I believe Max-OT style training is the most effective method based on my own 20 year study with myself as the primary test subject as well as countless others I've instructed both directly and indirectly. Not just bodybuilders either. Take a look at what Stu achieved in our documentary "I Want to Look Like That Guy". His outstanding results were achieved by using the Max-OT principles of weights and cardio plus very smart nutritional practices. The same exact methods I followed over the last several years.

I've always said you can train other ways and achieve results. I trained more "traditional" by bodybuilding standards when I was a teen and through my early 20's and I did very well. However, the most productive years of my 12 year competitive career by far were after I adopted the Max-OT principles. I went from being a very good bodybuilder to becoming an outstanding bodybuilder that was good enough to place 4th in the light hvy division of the NPC USA and earn an IFBB Pro Card as a completely drug free competitor. Not many can make that claim.

In the end it is not my job to convince anyone. My job is to provide the information I feel will help people most. I have strong opinions based on 20 years of experience and my climb to the IFBB Pro ranks as a life time natural.

Follow what makes most sense to you. What ever you choose, you need to believe what you are following and not question so you can give it 100% every day.

Believe. Achieve.


Friday, July 17, 2009

Steroid free bodybuilding 101 - More is not better.

The steroid free bodybuilder needs to avoid the more is better mentality when it comes to set and rep volume as well as workout frequency. Over training is one of muscle buildings biggest enemies.

I see it all the time. The guy who wants bigger biceps going from exercise to exercise, rep after rep, set after set to exhaustion. The total workout time for that one body part is more than double one of my workouts for 2 body parts! This marathon approach is muscle building suicide.

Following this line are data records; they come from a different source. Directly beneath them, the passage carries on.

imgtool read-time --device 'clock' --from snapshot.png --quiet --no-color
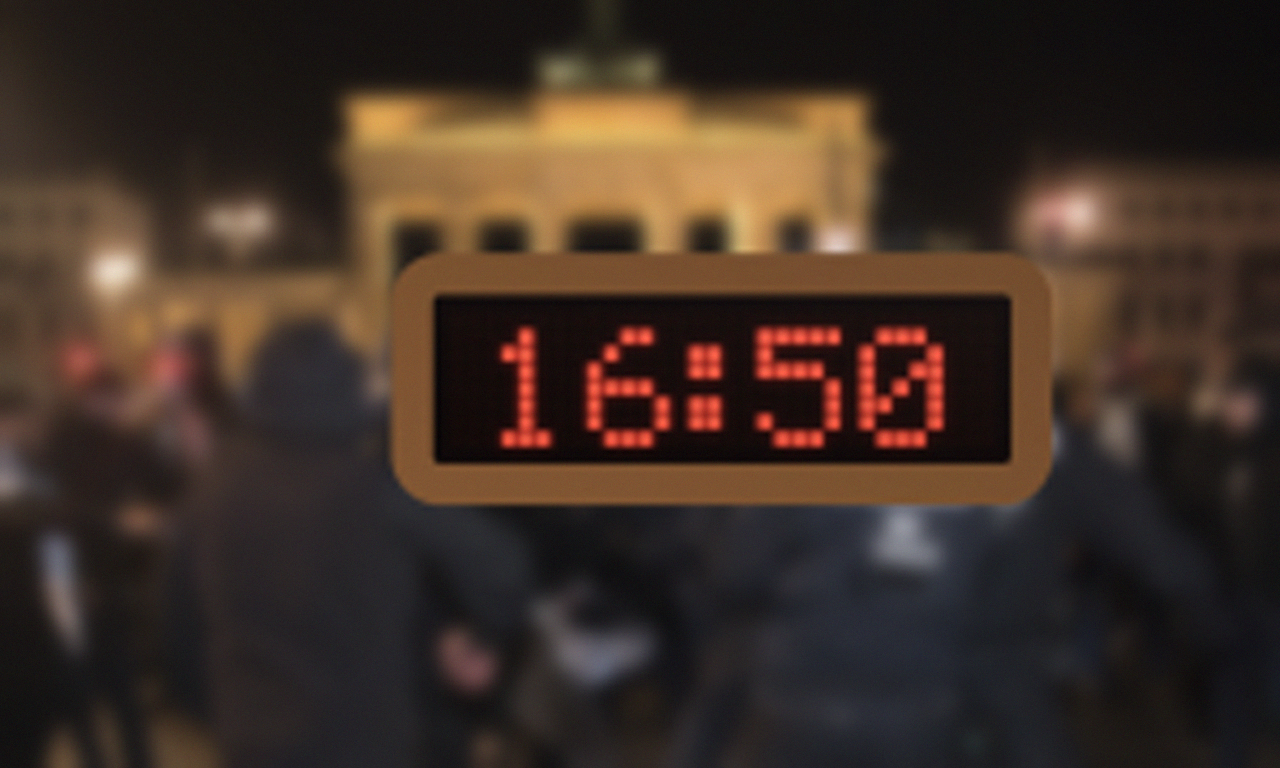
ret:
16:50
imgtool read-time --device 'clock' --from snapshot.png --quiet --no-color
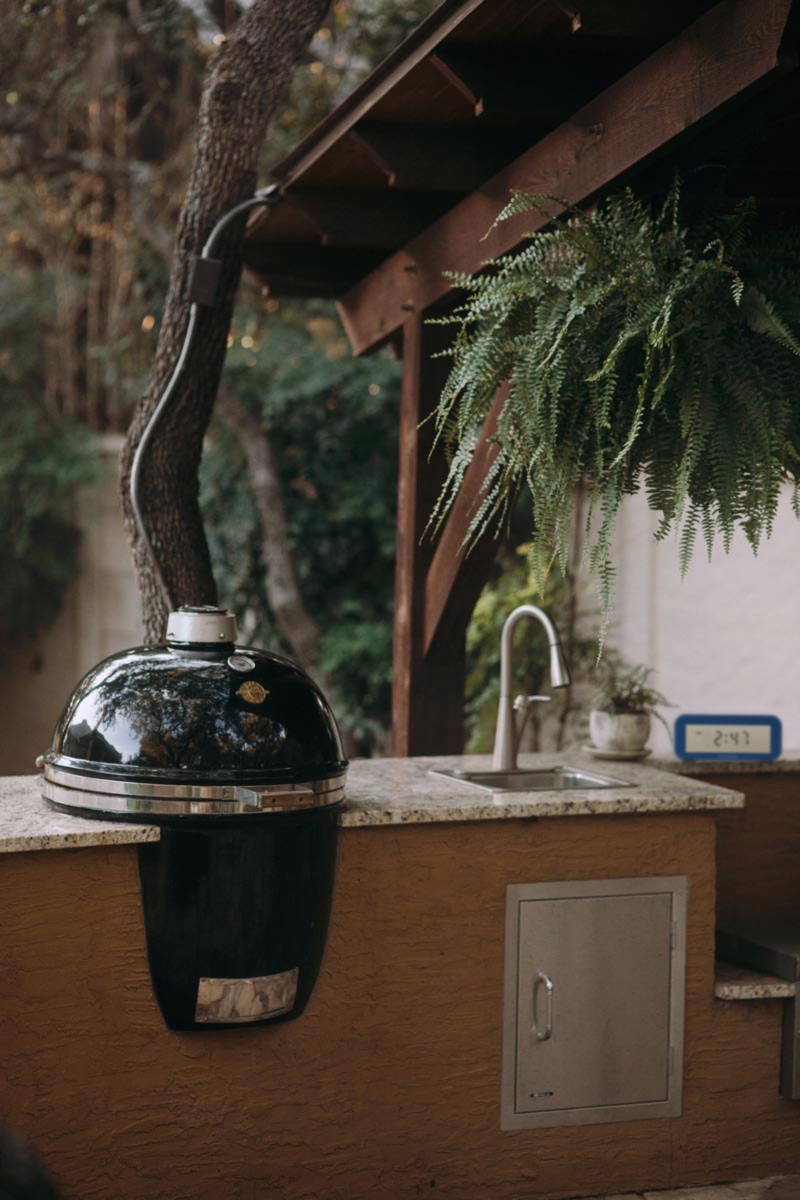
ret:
2:47
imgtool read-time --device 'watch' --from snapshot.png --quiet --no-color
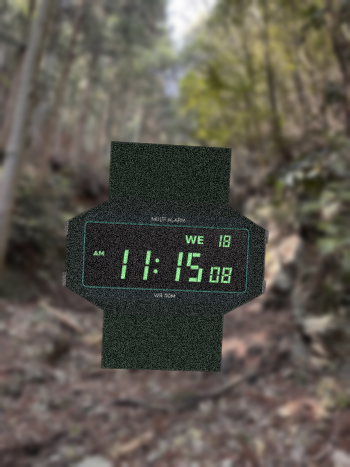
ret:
11:15:08
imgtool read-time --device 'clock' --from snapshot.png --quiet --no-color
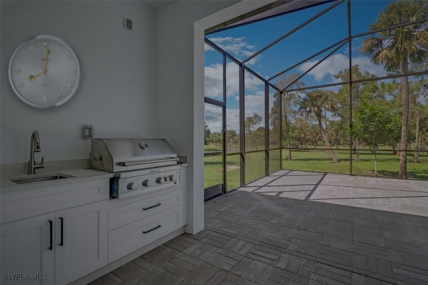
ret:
8:01
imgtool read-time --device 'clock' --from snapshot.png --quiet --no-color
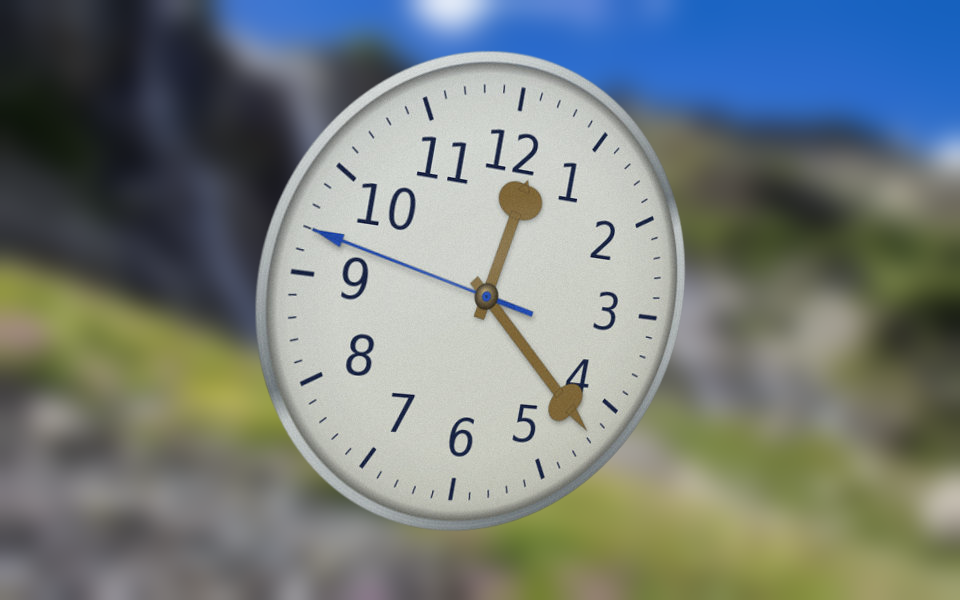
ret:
12:21:47
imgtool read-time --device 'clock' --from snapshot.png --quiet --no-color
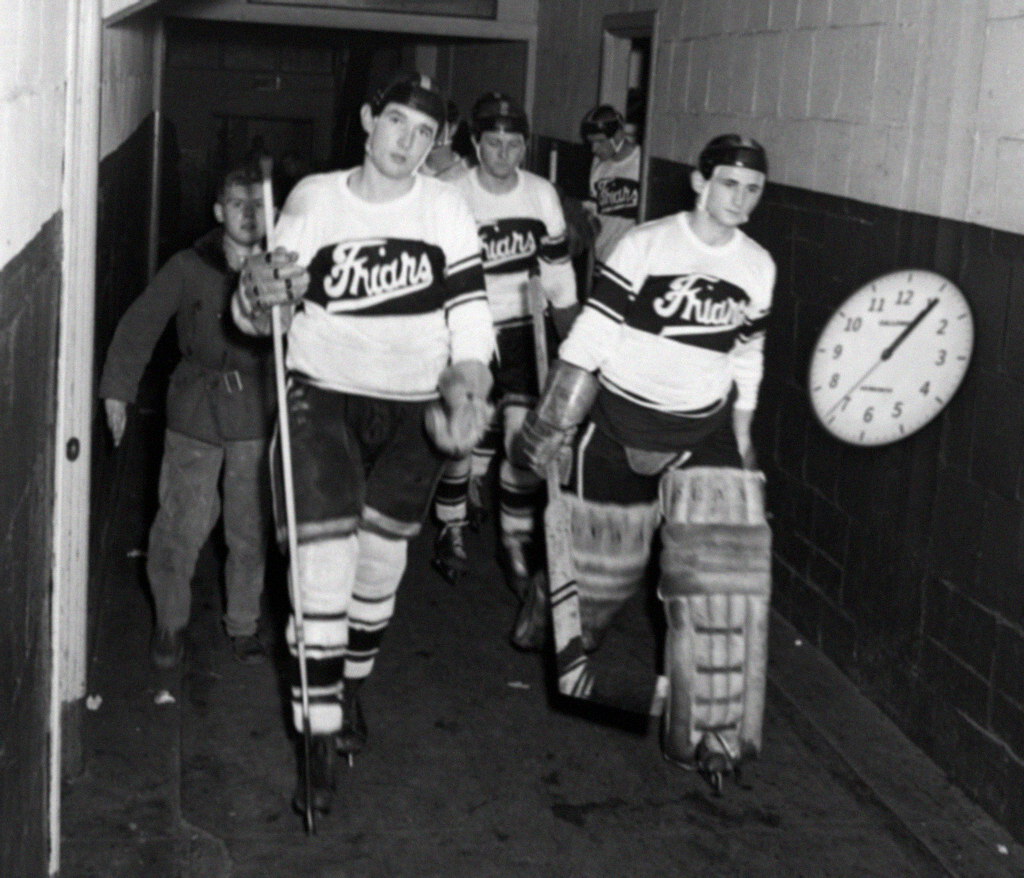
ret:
1:05:36
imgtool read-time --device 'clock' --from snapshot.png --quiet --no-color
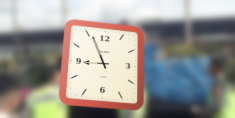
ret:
8:56
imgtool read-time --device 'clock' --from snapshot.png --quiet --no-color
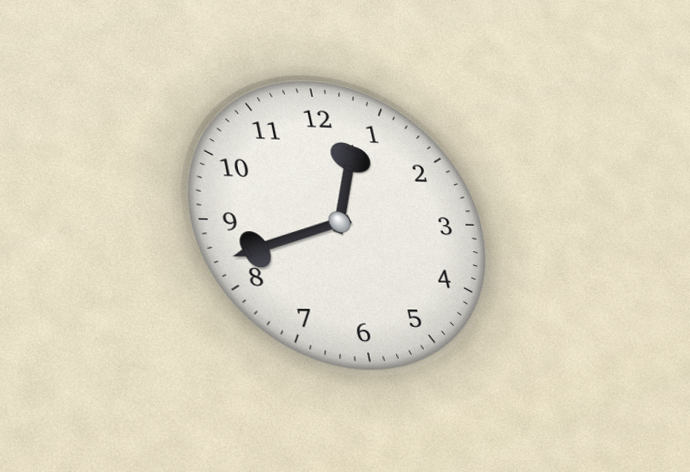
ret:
12:42
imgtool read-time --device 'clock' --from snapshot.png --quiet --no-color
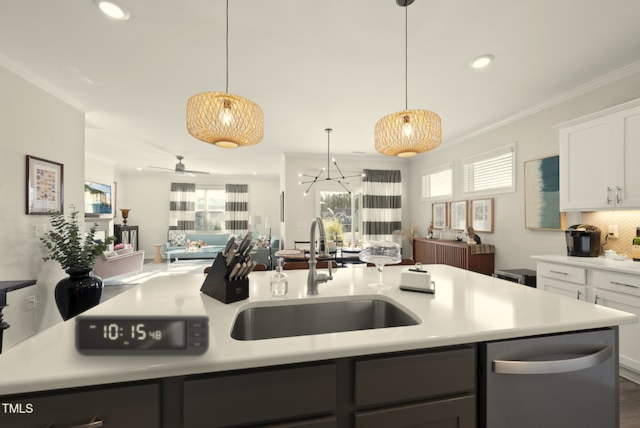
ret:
10:15
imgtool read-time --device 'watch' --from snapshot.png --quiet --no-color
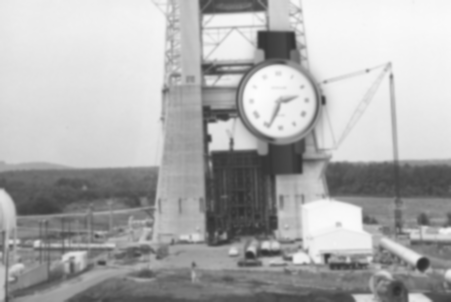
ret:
2:34
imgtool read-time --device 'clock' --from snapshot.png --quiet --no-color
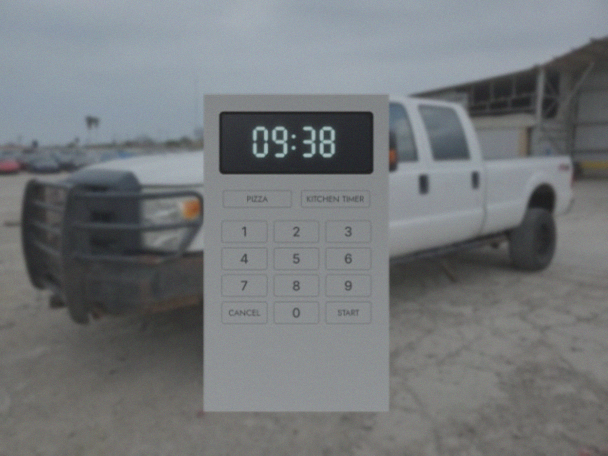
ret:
9:38
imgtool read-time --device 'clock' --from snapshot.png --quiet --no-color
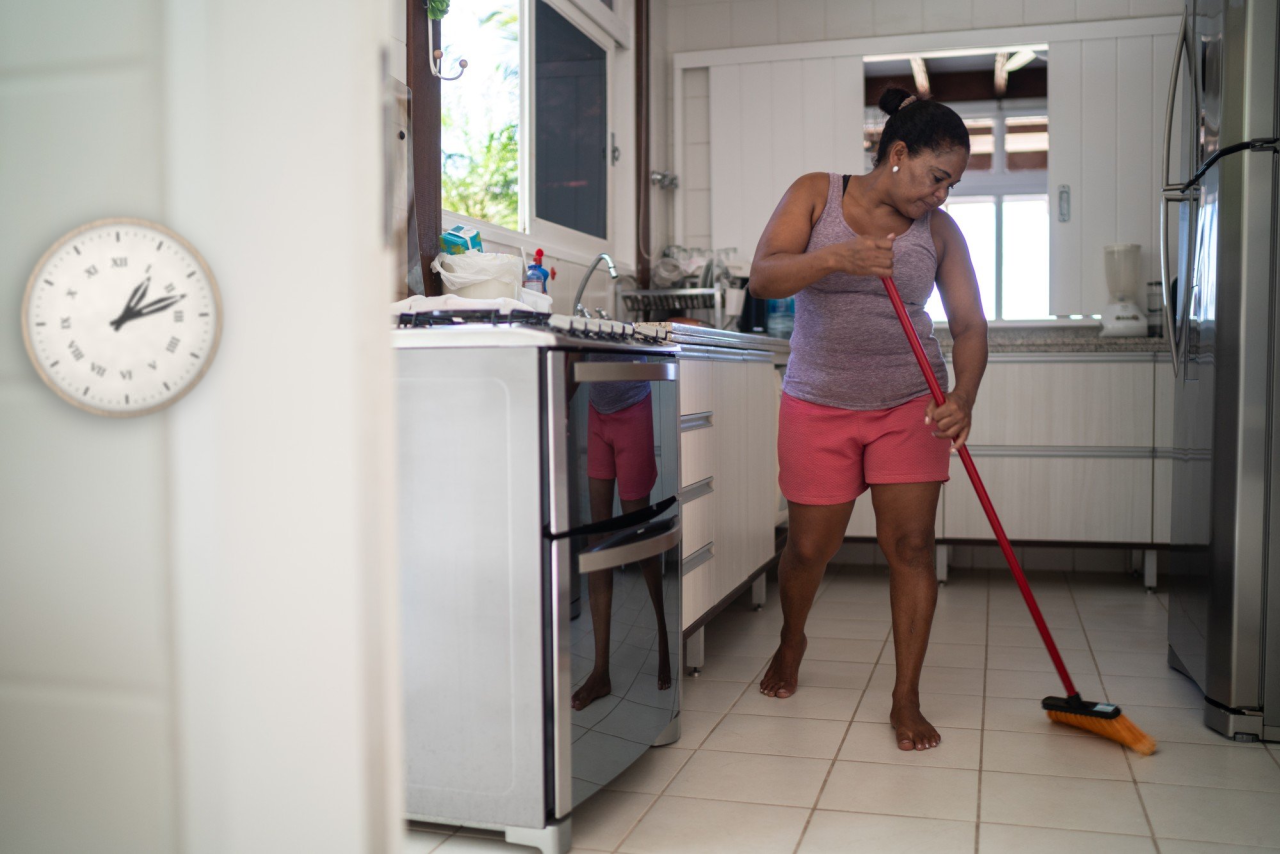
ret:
1:12
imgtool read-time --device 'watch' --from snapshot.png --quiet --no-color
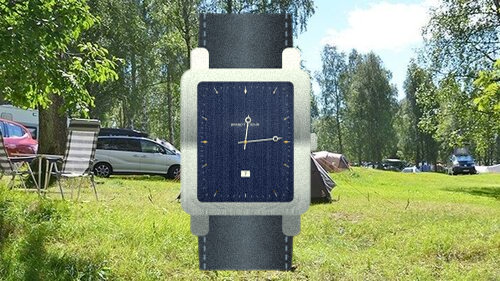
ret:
12:14
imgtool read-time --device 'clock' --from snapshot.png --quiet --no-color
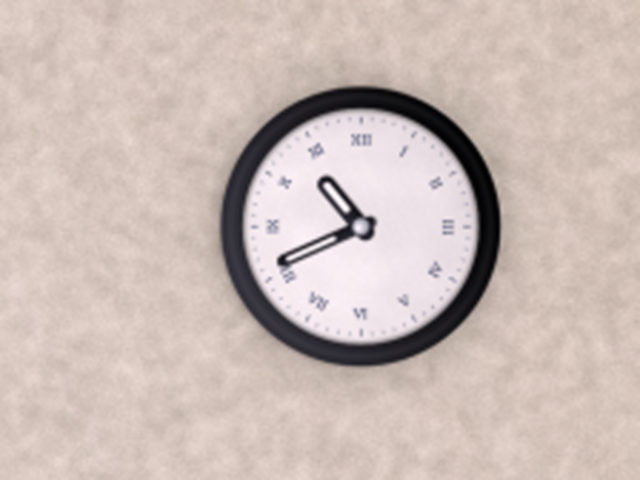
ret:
10:41
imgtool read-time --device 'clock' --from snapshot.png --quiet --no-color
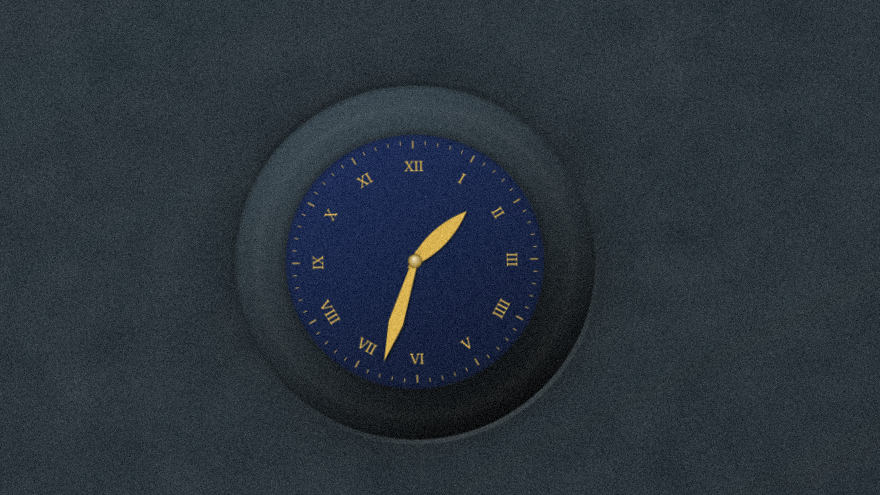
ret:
1:33
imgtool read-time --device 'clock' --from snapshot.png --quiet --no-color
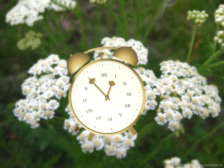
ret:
12:54
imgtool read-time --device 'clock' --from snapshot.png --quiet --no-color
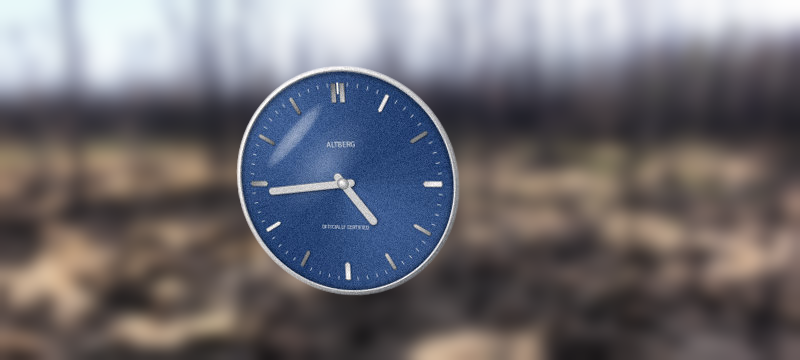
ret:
4:44
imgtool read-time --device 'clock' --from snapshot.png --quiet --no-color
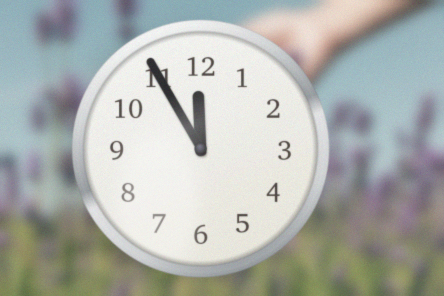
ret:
11:55
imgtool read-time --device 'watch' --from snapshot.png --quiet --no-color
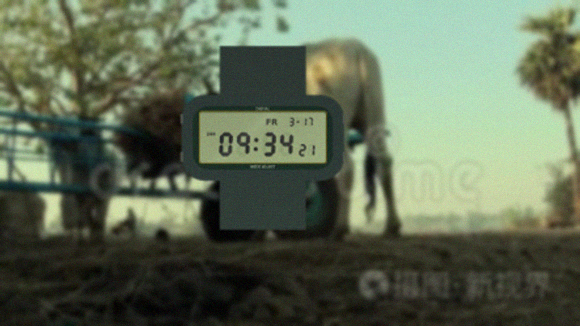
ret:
9:34:21
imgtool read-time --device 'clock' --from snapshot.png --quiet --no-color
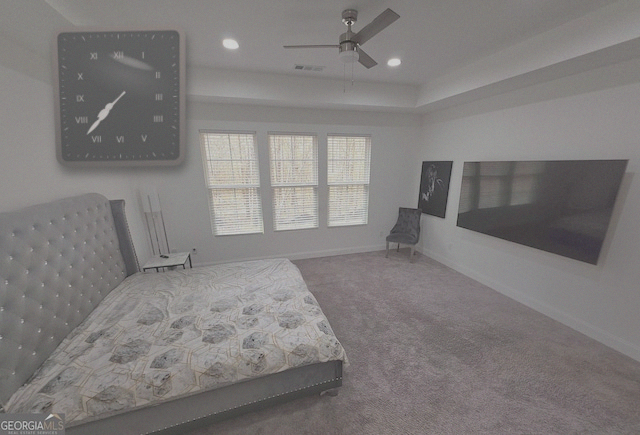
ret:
7:37
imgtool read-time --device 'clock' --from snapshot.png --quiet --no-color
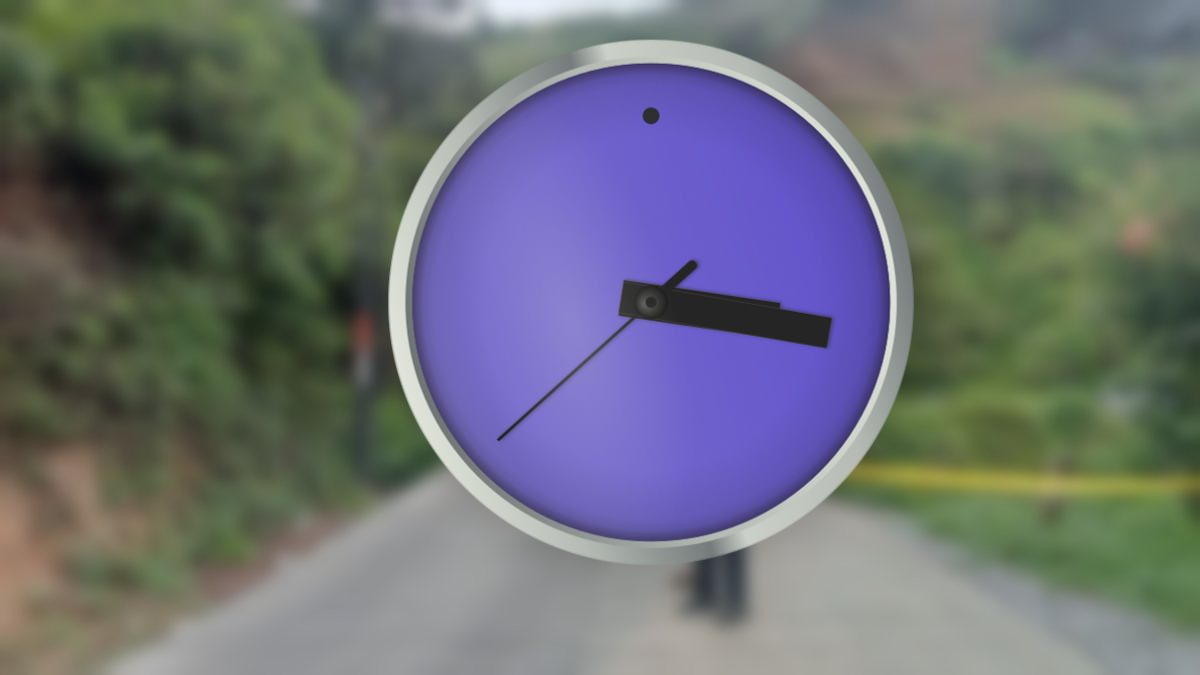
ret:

One must remember when building muscle you need to stimulate growth by training a body part with heavy weights and basic lifts, Max-OT style. Then, as I like to say, the magic happens when you leave the gym and the muscle is allowed to recover and respond to the stimulus you created in the gym with all your hard work. Recovery is then maximized with proper nutrition and supplementation along with adequate rest between muscle specific workouts.

If you are drug free and going overboard with frequency you will not maximize your muscle building potential.

Believe. Achieve.


Wednesday, July 15, 2009

Keep it heavy and basic for greater muscle separation.

Even when you are striving for maximum hardness and muscle separation it is important to keep the weight training heavy and basic.

Don't fall prey to the notion that high rep training will some how etch in muscle detail or my favorite, "high reps will bring out striations." Neither of these is accurate.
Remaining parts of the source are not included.